In their evaluation on real vehicles, \citet{muter_entropy-based_2011} find that their approach can successfully identify manually executed attacks in vehicular networks and is more practically applicable than related work. Firstly, it only requires data that represents normal behavior, not explicit specifications about message formats or content restrictions, which makes it easy to transfer and deploy to a variety of vehicles. Additionally, the approach is usable in the low-resource embedded computing context, as it is based on relatively cheap computations like tracking changes in entropy and applying a threshold.
\subsection{Statistical Techniques for Online Anomaly Detection in Data Centers \citep{wang_statistical_2011}}
Current approaches for data center monitoring are often based on assumptions about the distribution of the data and thresholds that are trained offline and kept at a constant level during processing. Therefore, the methods are not well-fit for the evolving patterns and bursty network behavior prevalent in data centers. To improve on this, \citet{wang_statistical_2011} introduce a new online processing approach for univariate time series that processes streaming data in windows and examines the window contents using a statistical test. More specifically, the distribution of observations in each window is compared to the distribution of observations in different periods/contexts using a test based on relative entropy (i.e., multinomial goodness-of-fit). When the two distributions do not match well enough, the null hypothesis can be rejected, and the window is marked as anomalous.
To account for changing usage patterns of network traffic based on the time-of-day, \citet{wang_statistical_2011} additionally compute the distribution of different temporal contexts (e.g., traffic between 11:00 and 12:00) and compare windows to the matching context. In their evaluation, \citet{wang_statistical_2011} show that the approach performs better than comparable Gaussian approaches, especially if different contexts are evaluated to form an ensemble decision (e.g., the corresponding time bucket, the recent past, and all past). Furthermore, the computations performed by the approach are lightweight in both time and space, as all that is required is the tracking and computation of statistics regarding frequencies of occurrence.
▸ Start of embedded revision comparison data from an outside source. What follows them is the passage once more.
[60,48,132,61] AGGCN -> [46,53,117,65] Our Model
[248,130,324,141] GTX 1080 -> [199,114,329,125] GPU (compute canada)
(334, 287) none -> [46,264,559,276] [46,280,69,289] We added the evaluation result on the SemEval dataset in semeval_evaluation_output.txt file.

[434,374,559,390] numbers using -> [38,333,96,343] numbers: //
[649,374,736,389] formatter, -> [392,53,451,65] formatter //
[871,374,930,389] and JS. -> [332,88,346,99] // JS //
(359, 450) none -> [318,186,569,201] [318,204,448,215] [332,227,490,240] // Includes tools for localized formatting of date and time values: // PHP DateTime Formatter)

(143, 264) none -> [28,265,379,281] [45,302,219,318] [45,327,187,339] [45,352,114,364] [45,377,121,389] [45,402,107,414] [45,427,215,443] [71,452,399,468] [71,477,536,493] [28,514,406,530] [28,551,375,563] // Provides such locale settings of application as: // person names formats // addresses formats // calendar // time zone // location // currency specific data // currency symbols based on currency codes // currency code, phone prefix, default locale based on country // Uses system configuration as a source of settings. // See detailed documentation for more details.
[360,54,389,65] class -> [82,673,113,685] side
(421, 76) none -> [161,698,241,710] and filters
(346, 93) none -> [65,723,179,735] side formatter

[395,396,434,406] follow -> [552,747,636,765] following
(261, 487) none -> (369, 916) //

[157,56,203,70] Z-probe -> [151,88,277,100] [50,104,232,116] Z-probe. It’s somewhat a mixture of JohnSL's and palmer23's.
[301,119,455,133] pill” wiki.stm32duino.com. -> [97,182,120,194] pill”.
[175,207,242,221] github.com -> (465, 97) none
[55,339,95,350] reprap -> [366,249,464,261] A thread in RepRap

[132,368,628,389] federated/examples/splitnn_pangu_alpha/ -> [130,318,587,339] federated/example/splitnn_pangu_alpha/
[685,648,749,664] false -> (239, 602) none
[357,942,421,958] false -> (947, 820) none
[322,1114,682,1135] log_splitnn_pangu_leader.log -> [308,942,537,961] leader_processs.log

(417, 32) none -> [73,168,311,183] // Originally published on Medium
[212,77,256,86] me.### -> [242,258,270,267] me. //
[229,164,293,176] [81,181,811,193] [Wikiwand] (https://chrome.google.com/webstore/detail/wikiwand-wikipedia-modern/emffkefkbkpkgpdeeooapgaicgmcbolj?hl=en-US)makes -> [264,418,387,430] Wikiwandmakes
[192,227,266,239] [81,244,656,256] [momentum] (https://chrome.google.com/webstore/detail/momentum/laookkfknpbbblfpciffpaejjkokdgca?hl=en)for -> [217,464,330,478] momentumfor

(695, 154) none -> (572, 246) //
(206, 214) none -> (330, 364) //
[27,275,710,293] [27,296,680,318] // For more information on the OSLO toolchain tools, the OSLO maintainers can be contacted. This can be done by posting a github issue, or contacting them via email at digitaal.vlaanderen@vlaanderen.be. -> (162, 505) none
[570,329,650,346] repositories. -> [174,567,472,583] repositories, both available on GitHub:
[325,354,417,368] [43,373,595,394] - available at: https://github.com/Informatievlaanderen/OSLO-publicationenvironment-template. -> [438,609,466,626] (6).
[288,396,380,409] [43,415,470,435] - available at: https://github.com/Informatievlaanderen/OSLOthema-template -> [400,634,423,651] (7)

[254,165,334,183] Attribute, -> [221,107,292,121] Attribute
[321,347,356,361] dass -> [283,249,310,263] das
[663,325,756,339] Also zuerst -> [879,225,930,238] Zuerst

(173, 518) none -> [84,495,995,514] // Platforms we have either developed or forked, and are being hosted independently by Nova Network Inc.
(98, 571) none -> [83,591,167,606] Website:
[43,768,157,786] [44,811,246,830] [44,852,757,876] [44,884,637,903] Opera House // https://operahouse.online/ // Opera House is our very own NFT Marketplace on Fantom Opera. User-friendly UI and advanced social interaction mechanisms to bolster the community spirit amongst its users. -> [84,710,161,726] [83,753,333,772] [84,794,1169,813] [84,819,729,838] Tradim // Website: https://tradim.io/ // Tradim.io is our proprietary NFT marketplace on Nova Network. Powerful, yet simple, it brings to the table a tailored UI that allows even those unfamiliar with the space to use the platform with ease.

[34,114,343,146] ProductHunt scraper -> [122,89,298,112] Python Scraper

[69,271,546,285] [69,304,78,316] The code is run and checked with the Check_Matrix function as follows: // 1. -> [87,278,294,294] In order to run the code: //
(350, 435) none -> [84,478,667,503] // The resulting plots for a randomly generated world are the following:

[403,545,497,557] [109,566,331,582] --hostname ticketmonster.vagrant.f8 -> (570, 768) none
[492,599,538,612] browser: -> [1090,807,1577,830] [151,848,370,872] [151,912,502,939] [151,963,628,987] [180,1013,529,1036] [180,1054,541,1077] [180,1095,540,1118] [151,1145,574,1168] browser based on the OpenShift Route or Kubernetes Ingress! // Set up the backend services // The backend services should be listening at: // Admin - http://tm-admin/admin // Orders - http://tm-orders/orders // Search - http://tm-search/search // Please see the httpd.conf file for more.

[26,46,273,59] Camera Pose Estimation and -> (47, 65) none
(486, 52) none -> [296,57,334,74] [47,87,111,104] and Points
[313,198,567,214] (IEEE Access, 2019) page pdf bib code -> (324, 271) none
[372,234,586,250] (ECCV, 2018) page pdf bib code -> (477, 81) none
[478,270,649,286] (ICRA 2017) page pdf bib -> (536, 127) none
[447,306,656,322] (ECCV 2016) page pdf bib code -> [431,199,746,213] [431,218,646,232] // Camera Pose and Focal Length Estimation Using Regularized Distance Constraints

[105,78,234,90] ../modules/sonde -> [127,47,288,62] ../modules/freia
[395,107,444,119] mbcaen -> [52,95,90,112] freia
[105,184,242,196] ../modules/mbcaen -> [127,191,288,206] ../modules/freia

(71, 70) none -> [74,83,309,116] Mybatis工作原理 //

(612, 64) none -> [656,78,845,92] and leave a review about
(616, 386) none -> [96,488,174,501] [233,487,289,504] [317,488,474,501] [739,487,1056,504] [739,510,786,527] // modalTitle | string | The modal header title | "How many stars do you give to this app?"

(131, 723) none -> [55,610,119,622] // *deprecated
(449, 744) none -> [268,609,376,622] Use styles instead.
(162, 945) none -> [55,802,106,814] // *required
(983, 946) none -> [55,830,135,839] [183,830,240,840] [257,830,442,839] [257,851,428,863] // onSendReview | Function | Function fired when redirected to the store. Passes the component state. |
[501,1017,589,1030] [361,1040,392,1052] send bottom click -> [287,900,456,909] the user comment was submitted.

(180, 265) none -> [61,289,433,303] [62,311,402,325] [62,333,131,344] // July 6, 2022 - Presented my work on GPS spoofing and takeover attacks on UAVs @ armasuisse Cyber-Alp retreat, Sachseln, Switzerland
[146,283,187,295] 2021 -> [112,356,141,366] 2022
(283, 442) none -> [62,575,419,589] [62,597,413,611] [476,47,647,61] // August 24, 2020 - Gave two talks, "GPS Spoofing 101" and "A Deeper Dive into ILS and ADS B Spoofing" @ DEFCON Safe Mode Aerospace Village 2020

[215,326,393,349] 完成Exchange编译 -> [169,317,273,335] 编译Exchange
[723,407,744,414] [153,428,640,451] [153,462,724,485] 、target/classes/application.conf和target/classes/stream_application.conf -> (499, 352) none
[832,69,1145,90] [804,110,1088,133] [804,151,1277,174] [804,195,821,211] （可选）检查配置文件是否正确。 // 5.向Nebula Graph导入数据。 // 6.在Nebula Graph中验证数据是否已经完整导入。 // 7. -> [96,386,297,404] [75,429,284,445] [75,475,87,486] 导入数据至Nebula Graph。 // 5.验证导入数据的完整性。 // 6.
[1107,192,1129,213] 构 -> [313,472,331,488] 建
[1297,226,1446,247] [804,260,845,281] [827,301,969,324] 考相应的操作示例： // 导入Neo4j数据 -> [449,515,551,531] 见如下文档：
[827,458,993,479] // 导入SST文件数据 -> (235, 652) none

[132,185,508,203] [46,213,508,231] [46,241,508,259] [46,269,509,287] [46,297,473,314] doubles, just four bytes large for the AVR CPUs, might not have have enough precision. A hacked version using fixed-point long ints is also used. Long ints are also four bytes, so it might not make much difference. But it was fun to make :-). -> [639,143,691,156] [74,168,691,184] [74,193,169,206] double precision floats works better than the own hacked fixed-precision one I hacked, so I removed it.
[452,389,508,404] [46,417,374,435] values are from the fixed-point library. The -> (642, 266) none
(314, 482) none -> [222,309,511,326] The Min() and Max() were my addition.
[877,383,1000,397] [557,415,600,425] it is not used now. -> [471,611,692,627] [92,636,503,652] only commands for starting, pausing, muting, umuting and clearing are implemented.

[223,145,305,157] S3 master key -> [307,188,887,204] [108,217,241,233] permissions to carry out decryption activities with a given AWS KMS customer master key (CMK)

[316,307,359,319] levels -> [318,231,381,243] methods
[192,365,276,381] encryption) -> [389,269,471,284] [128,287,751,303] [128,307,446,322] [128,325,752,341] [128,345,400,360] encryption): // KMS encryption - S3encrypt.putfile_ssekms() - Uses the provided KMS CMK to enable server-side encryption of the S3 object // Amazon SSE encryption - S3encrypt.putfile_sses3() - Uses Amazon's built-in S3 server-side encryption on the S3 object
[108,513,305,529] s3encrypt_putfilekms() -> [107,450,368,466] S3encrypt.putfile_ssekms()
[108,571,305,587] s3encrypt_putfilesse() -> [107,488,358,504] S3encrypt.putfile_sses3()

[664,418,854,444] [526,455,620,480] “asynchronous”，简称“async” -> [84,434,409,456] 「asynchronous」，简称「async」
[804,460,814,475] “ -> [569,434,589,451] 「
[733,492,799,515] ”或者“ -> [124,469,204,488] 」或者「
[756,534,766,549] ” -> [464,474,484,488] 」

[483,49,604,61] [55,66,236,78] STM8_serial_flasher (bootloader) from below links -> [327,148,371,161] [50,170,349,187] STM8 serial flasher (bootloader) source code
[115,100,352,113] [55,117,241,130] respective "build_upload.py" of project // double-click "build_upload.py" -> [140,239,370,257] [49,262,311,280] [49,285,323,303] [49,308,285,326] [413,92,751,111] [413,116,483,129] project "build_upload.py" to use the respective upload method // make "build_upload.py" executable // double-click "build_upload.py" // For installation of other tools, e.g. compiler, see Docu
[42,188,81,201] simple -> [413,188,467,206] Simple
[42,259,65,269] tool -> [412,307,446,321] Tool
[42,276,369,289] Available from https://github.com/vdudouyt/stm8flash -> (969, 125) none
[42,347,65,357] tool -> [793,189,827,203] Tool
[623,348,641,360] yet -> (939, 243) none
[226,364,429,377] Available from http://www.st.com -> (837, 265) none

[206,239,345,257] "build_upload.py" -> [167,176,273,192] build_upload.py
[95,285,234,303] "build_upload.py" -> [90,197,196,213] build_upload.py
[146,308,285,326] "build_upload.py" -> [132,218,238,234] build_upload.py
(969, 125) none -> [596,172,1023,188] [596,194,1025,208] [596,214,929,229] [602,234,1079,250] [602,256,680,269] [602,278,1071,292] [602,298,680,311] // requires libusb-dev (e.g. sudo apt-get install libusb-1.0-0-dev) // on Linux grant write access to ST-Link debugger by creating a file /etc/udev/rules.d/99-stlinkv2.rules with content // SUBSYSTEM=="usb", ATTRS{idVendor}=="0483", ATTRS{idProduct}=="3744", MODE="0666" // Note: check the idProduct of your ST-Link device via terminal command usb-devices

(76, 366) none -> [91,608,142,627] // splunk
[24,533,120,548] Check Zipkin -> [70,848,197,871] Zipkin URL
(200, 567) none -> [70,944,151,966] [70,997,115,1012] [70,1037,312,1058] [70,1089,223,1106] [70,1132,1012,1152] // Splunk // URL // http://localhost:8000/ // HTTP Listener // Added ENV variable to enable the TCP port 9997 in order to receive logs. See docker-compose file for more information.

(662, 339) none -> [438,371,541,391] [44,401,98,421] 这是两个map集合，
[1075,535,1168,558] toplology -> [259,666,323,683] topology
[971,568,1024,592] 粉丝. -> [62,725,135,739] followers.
\subsection{Online Anomaly Detection over Big Data Streams \citep{rettig_online_2015}}
\citet{rettig_online_2015} introduce an online anomaly detection approach that detects contextual (temporal) anomalies on multiple data streams. The approach continuously maintains aggregate statistics across windows on a stream (relative entropy) and across streams (correlation coefficient). These separate measures enable the detection of anomalous changes in the behavior of one stream (i.e., if the relative entropy changes significantly), as well as the detection of behavior that is anomalous in the context of a related stream (e.g., abrupt changes causing the correlation to drop). \citet{rettig_online_2015} implemented their approach in a real stream processing system (Kafka and Spark) to showcase their focus on generalization and real-world applicability.
When evaluated on a real telecommunications infrastructure, the approach detects both anomalies caused by users and anomalies through infrastructure failure. Additional experiments with different numbers of processing nodes showed that the approach scales well and can be used to process large amounts of data simultaneously. The overall evaluation is predominantly based on domain knowledge and in-depth manual analysis, which clarifies the reasons for the observed results, but could make the evaluation harder to replicate.